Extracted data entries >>
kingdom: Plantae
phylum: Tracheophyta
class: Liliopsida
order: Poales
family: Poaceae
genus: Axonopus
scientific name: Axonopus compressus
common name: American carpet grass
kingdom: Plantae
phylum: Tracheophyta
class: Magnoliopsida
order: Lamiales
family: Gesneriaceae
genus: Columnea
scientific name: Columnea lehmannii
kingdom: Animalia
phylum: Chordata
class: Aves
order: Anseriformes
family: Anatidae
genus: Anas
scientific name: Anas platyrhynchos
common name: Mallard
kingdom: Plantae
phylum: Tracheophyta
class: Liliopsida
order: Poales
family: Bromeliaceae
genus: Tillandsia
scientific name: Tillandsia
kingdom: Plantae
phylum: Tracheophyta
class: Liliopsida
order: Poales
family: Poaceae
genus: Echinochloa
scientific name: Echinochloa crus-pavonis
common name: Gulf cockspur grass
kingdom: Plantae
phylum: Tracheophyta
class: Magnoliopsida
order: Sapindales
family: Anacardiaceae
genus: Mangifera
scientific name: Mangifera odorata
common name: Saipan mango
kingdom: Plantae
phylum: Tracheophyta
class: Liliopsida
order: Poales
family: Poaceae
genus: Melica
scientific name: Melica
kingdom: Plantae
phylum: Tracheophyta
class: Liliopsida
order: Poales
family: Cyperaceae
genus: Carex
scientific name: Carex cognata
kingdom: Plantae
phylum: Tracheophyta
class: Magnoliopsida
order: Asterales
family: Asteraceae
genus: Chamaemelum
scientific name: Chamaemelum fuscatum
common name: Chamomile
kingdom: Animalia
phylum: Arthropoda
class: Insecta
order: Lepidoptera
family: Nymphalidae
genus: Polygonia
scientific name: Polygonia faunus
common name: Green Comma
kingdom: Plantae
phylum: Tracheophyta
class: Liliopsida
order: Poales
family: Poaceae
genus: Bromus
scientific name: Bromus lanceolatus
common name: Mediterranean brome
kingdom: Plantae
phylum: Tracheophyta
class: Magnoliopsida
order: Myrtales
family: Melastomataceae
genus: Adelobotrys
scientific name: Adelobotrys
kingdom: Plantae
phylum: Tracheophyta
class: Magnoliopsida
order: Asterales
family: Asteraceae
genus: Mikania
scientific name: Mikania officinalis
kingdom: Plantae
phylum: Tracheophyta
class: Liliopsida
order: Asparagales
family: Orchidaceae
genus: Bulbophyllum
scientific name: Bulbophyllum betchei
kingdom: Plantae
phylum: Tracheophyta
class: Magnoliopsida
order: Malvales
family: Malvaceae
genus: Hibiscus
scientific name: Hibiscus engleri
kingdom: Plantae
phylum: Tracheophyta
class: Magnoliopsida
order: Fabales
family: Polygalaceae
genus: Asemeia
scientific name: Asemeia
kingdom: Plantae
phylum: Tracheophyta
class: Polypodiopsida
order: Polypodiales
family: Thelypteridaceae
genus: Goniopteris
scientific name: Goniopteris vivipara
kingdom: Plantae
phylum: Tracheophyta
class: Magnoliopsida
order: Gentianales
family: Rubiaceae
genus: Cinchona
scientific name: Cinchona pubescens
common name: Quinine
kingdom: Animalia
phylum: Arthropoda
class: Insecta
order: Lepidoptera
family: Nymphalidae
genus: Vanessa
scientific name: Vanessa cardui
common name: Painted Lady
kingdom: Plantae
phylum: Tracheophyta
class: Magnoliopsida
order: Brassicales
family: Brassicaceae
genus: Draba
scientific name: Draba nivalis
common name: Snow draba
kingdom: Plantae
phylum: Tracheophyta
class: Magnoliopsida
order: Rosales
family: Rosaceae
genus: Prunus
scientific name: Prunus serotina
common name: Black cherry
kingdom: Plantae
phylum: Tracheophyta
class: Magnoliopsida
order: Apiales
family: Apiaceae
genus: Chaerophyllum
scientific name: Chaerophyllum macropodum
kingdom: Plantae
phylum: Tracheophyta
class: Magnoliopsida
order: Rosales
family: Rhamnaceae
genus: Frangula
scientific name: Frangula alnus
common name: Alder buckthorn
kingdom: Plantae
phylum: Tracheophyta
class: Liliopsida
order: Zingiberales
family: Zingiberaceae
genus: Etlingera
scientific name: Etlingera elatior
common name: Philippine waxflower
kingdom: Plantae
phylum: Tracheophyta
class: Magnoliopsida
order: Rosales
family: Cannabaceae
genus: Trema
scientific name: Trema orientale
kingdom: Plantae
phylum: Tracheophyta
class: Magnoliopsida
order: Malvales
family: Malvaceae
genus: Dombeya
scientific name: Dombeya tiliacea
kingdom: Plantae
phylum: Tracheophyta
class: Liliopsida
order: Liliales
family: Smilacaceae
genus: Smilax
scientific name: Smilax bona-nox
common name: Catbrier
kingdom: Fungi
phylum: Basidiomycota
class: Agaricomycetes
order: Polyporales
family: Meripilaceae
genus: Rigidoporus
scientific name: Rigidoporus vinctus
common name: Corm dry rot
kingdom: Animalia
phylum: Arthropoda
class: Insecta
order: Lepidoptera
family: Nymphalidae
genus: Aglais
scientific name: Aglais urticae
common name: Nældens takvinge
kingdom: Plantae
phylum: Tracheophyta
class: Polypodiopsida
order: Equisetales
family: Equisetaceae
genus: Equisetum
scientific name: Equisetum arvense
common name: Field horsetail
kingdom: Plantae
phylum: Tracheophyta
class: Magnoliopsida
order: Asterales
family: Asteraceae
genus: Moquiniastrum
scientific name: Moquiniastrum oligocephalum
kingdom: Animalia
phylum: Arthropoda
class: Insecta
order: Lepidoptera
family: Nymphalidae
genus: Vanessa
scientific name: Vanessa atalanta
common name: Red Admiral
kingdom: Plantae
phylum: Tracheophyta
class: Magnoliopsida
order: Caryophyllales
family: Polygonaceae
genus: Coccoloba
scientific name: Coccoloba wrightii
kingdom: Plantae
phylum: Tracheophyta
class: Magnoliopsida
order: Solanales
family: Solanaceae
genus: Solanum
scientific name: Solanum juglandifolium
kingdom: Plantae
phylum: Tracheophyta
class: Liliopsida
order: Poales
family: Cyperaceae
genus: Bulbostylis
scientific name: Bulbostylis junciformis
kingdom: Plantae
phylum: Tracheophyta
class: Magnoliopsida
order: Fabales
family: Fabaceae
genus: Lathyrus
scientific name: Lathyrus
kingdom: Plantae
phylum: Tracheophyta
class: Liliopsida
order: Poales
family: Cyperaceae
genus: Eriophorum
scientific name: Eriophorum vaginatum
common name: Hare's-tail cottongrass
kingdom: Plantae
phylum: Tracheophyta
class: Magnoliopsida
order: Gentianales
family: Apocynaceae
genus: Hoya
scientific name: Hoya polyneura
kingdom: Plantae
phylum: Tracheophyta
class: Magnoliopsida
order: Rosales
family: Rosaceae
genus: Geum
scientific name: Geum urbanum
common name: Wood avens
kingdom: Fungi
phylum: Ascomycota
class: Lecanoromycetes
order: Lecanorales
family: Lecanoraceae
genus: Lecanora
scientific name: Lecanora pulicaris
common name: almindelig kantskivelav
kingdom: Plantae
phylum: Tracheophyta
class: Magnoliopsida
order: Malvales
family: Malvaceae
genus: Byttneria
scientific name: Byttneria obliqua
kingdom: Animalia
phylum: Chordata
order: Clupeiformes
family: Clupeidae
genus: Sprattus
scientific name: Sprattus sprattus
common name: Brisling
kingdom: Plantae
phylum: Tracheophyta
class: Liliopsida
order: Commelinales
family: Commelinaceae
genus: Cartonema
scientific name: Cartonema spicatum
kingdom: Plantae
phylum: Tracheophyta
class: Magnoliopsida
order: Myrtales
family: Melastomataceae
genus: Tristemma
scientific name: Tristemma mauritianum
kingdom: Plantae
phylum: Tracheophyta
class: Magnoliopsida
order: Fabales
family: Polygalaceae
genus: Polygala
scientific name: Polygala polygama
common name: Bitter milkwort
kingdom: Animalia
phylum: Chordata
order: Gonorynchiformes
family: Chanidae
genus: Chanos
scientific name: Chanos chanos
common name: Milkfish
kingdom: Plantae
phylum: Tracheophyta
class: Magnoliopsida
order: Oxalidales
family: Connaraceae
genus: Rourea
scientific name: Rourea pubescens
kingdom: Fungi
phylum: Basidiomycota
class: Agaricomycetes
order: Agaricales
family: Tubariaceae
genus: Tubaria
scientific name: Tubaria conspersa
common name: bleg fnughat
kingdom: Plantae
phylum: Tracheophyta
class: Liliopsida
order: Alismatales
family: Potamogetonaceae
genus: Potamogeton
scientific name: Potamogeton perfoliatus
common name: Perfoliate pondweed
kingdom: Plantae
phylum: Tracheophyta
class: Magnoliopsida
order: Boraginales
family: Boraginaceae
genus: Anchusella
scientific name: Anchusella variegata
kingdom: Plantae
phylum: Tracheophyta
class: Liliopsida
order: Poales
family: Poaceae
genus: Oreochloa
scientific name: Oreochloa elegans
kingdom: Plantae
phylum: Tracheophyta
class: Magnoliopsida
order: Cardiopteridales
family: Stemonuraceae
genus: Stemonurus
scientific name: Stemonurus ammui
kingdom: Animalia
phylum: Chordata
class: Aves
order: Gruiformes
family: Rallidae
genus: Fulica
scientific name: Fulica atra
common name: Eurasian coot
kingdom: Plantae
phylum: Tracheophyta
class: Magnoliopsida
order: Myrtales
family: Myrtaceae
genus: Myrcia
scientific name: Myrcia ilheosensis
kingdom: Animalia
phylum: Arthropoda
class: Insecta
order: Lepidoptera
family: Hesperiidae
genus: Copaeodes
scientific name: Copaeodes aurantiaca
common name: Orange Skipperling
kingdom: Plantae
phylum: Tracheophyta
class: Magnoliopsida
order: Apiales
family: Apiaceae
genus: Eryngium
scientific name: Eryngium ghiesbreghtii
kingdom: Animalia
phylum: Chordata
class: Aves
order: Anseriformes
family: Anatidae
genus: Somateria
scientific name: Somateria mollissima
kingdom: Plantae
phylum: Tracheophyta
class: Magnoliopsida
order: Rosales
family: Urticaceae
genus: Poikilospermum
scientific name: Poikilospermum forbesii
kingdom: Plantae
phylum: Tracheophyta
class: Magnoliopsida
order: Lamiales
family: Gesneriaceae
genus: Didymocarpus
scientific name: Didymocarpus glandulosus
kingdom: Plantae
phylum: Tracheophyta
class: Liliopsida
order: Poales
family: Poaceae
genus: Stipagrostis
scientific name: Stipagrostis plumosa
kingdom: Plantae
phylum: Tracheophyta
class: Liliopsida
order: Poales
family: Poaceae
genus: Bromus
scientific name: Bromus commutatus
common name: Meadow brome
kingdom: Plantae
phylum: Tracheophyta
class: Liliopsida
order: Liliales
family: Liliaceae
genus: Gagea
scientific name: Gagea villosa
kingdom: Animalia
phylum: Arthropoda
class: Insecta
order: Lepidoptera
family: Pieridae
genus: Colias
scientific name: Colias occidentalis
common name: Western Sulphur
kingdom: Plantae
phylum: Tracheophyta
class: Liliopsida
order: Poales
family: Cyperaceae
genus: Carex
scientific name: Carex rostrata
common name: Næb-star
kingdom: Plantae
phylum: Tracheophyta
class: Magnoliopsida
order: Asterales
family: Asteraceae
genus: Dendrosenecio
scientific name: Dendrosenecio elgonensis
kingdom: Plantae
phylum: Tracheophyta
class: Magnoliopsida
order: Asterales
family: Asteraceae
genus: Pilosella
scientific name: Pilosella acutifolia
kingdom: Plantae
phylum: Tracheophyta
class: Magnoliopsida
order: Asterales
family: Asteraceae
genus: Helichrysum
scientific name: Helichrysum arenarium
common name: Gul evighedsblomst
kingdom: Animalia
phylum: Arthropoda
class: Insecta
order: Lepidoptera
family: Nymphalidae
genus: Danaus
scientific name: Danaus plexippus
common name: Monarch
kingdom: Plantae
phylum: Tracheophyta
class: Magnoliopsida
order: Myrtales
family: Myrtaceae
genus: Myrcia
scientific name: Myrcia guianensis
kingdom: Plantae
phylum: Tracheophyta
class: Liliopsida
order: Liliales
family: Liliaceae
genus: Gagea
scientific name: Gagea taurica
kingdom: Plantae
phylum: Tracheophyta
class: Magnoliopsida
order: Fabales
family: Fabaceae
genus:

CHALLENGE >> Rewrite everything from the line containing "common name: Mallard" down to the line containing "scientific name: Asemeia", changing "scientific name" to "species name" and leaving the rest the same.

EXPECTED ANSWER >>
common name: Mallard
kingdom: Plantae
phylum: Tracheophyta
class: Liliopsida
order: Poales
family: Bromeliaceae
genus: Tillandsia
species name: Tillandsia
kingdom: Plantae
phylum: Tracheophyta
class: Liliopsida
order: Poales
family: Poaceae
genus: Echinochloa
species name: Echinochloa crus-pavonis
common name: Gulf cockspur grass
kingdom: Plantae
phylum: Tracheophyta
class: Magnoliopsida
order: Sapindales
family: Anacardiaceae
genus: Mangifera
species name: Mangifera odorata
common name: Saipan mango
kingdom: Plantae
phylum: Tracheophyta
class: Liliopsida
order: Poales
family: Poaceae
genus: Melica
species name: Melica
kingdom: Plantae
phylum: Tracheophyta
class: Liliopsida
order: Poales
family: Cyperaceae
genus: Carex
species name: Carex cognata
kingdom: Plantae
phylum: Tracheophyta
class: Magnoliopsida
order: Asterales
family: Asteraceae
genus: Chamaemelum
species name: Chamaemelum fuscatum
common name: Chamomile
kingdom: Animalia
phylum: Arthropoda
class: Insecta
order: Lepidoptera
family: Nymphalidae
genus: Polygonia
species name: Polygonia faunus
common name: Green Comma
kingdom: Plantae
phylum: Tracheophyta
class: Liliopsida
order: Poales
family: Poaceae
genus: Bromus
species name: Bromus lanceolatus
common name: Mediterranean brome
kingdom: Plantae
phylum: Tracheophyta
class: Magnoliopsida
order: Myrtales
family: Melastomataceae
genus: Adelobotrys
species name: Adelobotrys
kingdom: Plantae
phylum: Tracheophyta
class: Magnoliopsida
order: Asterales
family: Asteraceae
genus: Mikania
species name: Mikania officinalis
kingdom: Plantae
phylum: Tracheophyta
class: Liliopsida
order: Asparagales
family: Orchidaceae
genus: Bulbophyllum
species name: Bulbophyllum betchei
kingdom: Plantae
phylum: Tracheophyta
class: Magnoliopsida
order: Malvales
family: Malvaceae
genus: Hibiscus
species name: Hibiscus engleri
kingdom: Plantae
phylum: Tracheophyta
class: Magnoliopsida
order: Fabales
family: Polygalaceae
genus: Asemeia
species name: Asemeia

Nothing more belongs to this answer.